Foto: AP. Eric Cantona, versión 2009. Dice que actúa sólo cuando siente un papel, pues tiene con qué vivir.
Por: Fernando Araújo Vélez
El Espectador
Su imagen se multiplicó por el mundo porque una tarde, una mala tarde de enero de 1995, antes de meterse en el vestuario y reventar las paredes a puñetazos, saltó una barda y le rompió la cara con una patada voladora a un hincha del Crystal Palace. Ira desbocada, locura de futbolista ofendido, ceguera de hombre largas veces humillado. Eric Cantona fue suspendido por nueve meses, condenado en principio a dos semanas de prisión y, luego, a 120 de trabajos solidarios. De Rey, como lo llamaban los fanáticos del Manchester United, pasó a ser lacayo. De ídolo intocable, a villano escupido. Los políticos lo censuraron, la prensa lo sepultó, algunos futbolistas lo despreciaron. Él prefirió el silencio en un perdido refugio en el que fue, en toda su dimensión: ermitaño, amargo y huraño.
Uno de aquellos días supo por el amigo de un amigo que Diego Maradona lo estaba buscando. Entonces salió de su guarida para conversar con él y hablaron de muchas cosas y recordaron otras tantas, hasta que Maradona le propuso que crearan una fundación mundial de futbolistas, una especie de sindicato que defendiera los derechos de los jugadores contra los intereses multimillonarios de los empresarios. Cantona dijo que sí, por supuesto, y propuso a unos cuantos integrantes del club, que también aceptaron la propuesta: Brolin, Stoichkov, Weah, Rai, tipos como ellos, rebeldes, luchadores, duros.

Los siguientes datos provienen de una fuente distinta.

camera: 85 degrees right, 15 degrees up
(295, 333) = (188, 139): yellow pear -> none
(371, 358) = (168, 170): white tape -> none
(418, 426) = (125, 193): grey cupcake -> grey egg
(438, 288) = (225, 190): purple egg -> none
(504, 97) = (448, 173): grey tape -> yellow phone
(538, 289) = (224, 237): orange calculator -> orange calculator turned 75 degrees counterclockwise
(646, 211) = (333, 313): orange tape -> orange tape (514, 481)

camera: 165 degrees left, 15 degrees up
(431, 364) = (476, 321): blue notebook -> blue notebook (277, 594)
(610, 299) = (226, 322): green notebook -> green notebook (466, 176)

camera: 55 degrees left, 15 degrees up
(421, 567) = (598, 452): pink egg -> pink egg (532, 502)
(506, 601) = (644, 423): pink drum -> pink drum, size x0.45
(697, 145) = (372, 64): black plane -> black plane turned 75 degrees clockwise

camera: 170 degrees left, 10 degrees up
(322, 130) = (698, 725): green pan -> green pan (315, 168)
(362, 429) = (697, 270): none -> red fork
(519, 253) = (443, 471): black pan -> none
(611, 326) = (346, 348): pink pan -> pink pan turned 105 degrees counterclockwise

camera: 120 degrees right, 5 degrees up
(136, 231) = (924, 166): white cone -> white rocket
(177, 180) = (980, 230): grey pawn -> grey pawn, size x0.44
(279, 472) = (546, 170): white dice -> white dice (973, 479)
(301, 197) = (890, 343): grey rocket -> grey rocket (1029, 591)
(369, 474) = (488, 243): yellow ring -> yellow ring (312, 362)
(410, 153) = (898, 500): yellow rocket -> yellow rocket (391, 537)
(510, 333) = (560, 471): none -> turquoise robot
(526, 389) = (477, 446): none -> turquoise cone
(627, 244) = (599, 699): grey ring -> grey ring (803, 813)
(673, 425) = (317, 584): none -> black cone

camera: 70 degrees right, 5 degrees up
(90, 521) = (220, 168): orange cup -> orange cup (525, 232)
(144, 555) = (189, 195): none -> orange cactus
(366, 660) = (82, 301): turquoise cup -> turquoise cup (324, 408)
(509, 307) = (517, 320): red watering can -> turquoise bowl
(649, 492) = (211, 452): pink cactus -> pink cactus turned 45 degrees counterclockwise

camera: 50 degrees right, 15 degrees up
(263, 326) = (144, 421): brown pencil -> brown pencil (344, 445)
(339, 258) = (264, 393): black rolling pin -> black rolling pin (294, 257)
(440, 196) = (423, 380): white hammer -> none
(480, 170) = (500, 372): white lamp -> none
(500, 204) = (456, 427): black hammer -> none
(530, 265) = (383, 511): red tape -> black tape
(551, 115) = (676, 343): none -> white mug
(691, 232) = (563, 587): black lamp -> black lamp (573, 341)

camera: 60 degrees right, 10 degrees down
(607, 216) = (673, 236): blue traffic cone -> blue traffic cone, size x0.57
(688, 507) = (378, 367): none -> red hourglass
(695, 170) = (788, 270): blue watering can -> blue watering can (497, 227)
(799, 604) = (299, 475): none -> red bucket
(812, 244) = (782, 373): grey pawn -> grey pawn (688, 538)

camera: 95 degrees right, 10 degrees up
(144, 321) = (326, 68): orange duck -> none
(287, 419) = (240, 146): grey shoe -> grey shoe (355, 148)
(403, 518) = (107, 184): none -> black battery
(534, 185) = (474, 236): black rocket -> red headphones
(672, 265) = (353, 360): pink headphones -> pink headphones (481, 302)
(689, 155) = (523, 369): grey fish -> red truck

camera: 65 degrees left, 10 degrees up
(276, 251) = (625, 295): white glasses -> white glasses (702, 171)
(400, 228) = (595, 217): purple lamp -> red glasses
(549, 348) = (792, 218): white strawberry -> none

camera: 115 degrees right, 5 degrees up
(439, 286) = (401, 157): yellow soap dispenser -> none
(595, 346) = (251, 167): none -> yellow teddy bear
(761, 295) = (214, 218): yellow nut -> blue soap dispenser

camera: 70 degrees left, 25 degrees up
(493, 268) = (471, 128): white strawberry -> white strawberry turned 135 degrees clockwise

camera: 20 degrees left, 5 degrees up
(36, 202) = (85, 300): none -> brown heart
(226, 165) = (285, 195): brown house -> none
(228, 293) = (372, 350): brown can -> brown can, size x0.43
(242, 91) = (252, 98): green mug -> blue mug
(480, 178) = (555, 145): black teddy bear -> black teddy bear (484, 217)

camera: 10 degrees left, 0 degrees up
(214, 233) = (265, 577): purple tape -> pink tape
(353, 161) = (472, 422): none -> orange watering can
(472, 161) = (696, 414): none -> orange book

Con ellos, y con Maradona como máximo referente, Cantona fue descubriendo las verdades esenciales del fútbol detrás del fútbol, los negocios por debajo de la mesa, los resultados amañados, los empresarios corruptos y pasó de las rabias a la decepción, y de la indignación a la renuncia. En 1997 dejó el fútbol. Tenía 31 años apenas (había nacido el 24 de mayo del 66 en Marsella) y un historial repleto de goles, 161, copas (seis de liga, dos copas de Inglaterra), escándalos y reyertas.
Cinco años más tarde, en el 2002, las huestes del Manchester lo eligieron el mejor de la historia, el más querido, por encima de nombres legendarios como Bobby Charlton, George Best y Ryan Giggs. Cantona sonrió. Agradeció, pero ya el fútbol era pasado. Desde hacía cuatro años se había convertido en actor y productor de cine, así como en el protagonista de los minifilmes que editó Nike. Fue verdugo del diablo en una escena histórica en la que compartía el escenario del Coliseo Romano, que era una cancha de fútbol, con Paolo Maldini, Ronaldo y Figo. Todo era oscuro, hasta que le llegó la pelota a él y la paró con el pecho. La puso bajo la suela de su botín. Se levantó el cuello como solía hacerlo en sus tiempos de crack. Observó al diablo que cuidaba el arco de los ángeles caídos y sacó un zapatazo imposible que le perforó el tórax a aquel Lucifer con ínfulas de portero. Fue gol, uno más.
Meses más tarde era un mafioso de los mares que en un barco decidía quién debía seguir y quién quedarse. “Siempre fue un socio y un amigo también, y más que nada, un loco y un rebelde como yo”, decía de él por aquellas épocas Maradona. Cantona se había alejado del fútbol grande. Jugaba en la playa y decía cosas como “lo importante es correr 10 metros con inteligencia, y no 50 como caballo”, hasta que se metió de lleno al cine. Un año atrás lo llamó uno de sus directores preferidos, Ken Loach, el hombre de las imágenes de la clase popular inglesa, y le propuso que hicieran una película, Loocking for Eric. El filme contaba parte de su historia desde dos personajes que, de una u otra forma, eran él. Una semana atrás se estrenó en el Festival de Cannes. Cantona volvió a las primeras planas de los diarios, y la televisión francesa repitió hasta la saciedad aquella agresión contra el hincha del Crystal. Como corolario de tanta exposición, el eterno rebelde del Manchester dijo que para él actuar era como ser futbolista, un juego de niños.